Segment Start: Data in this exercise

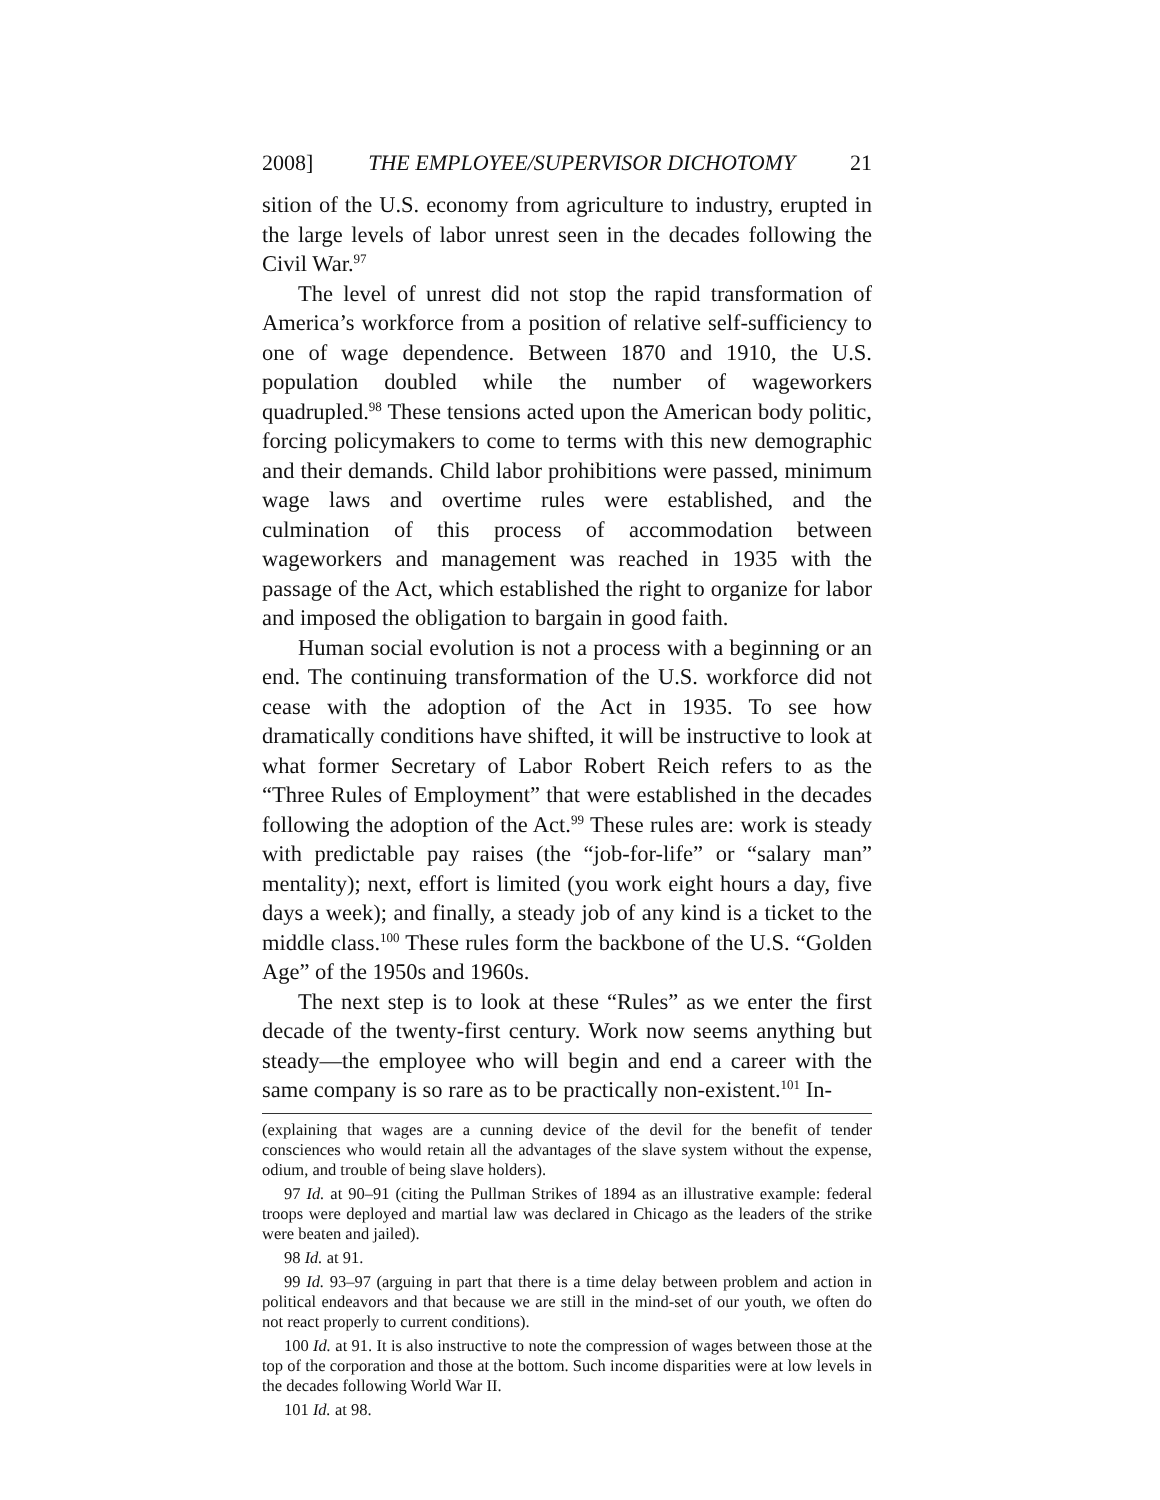2008] THE EMPLOYEE/SUPERVISOR DICHOTOMY 21
sition of the U.S. economy from agriculture to industry, erupted in the large levels of labor unrest seen in the decades following the Civil War.<sup>97</sup>
The level of unrest did not stop the rapid transformation of America’s workforce from a position of relative self-sufficiency to one of wage dependence. Between 1870 and 1910, the U.S. population doubled while the number of wageworkers quadrupled.<sup>98</sup> These tensions acted upon the American body politic, forcing policymakers to come to terms with this new demographic and their demands. Child labor prohibitions were passed, minimum wage laws and overtime rules were established, and the culmination of this process of accommodation between wageworkers and management was reached in 1935 with the passage of the Act, which established the right to organize for labor and imposed the obligation to bargain in good faith.
Human social evolution is not a process with a beginning or an end. The continuing transformation of the U.S. workforce did not cease with the adoption of the Act in 1935. To see how dramatically conditions have shifted, it will be instructive to look at what former Secretary of Labor Robert Reich refers to as the “Three Rules of Employment” that were established in the decades following the adoption of the Act.<sup>99</sup> These rules are: work is steady with predictable pay raises (the “job-for-life” or “salary man” mentality); next, effort is limited (you work eight hours a day, five days a week); and finally, a steady job of any kind is a ticket to the middle class.<sup>100</sup> These rules form the backbone of the U.S. “Golden Age” of the 1950s and 1960s.
The next step is to look at these “Rules” as we enter the first decade of the twenty-first century. Work now seems anything but steady—the employee who will begin and end a career with the same company is so rare as to be practically non-existent.<sup>101</sup> In-
(explaining that wages are a cunning device of the devil for the benefit of tender consciences who would retain all the advantages of the slave system without the expense, odium, and trouble of being slave holders).
97 Id. at 90–91 (citing the Pullman Strikes of 1894 as an illustrative example: federal troops were deployed and martial law was declared in Chicago as the leaders of the strike were beaten and jailed).
98 Id. at 91.
99 Id. 93–97 (arguing in part that there is a time delay between problem and action in political endeavors and that because we are still in the mind-set of our youth, we often do not react properly to current conditions).
100 Id. at 91. It is also instructive to note the compression of wages between those at the top of the corporation and those at the bottom. Such income disparities were at low levels in the decades following World War II.
101 Id. at 98.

Segment End: Data in this exercise

> _Exercise goal_: Please transcribe all of the entries word for word, with the pictures left out.

> _Output of the task_:
2008] THE EMPLOYEE/SUPERVISOR DICHOTOMY 21
sition of the U.S. economy from agriculture to industry, erupted in the large levels of labor unrest seen in the decades following the Civil War.<sup>97</sup>
The level of unrest did not stop the rapid transformation of America’s workforce from a position of relative self-sufficiency to one of wage dependence. Between 1870 and 1910, the U.S. population doubled while the number of wageworkers quadrupled.<sup>98</sup> These tensions acted upon the American body politic, forcing policymakers to come to terms with this new demographic and their demands. Child labor prohibitions were passed, minimum wage laws and overtime rules were established, and the culmination of this process of accommodation between wageworkers and management was reached in 1935 with the passage of the Act, which established the right to organize for labor and imposed the obligation to bargain in good faith.
Human social evolution is not a process with a beginning or an end. The continuing transformation of the U.S. workforce did not cease with the adoption of the Act in 1935. To see how dramatically conditions have shifted, it will be instructive to look at what former Secretary of Labor Robert Reich refers to as the “Three Rules of Employment” that were established in the decades following the adoption of the Act.<sup>99</sup> These rules are: work is steady with predictable pay raises (the “job-for-life” or “salary man” mentality); next, effort is limited (you work eight hours a day, five days a week); and finally, a steady job of any kind is a ticket to the middle class.<sup>100</sup> These rules form the backbone of the U.S. “Golden Age” of the 1950s and 1960s.
The next step is to look at these “Rules” as we enter the first decade of the twenty-first century. Work now seems anything but steady—the employee who will begin and end a career with the same company is so rare as to be practically non-existent.<sup>101</sup> In-
(explaining that wages are a cunning device of the devil for the benefit of tender consciences who would retain all the advantages of the slave system without the expense, odium, and trouble of being slave holders).
97 Id. at 90–91 (citing the Pullman Strikes of 1894 as an illustrative example: federal troops were deployed and martial law was declared in Chicago as the leaders of the strike were beaten and jailed).
98 Id. at 91.
99 Id. 93–97 (arguing in part that there is a time delay between problem and action in political endeavors and that because we are still in the mind-set of our youth, we often do not react properly to current conditions).
100 Id. at 91. It is also instructive to note the compression of wages between those at the top of the corporation and those at the bottom. Such income disparities were at low levels in the decades following World War II.
101 Id. at 98.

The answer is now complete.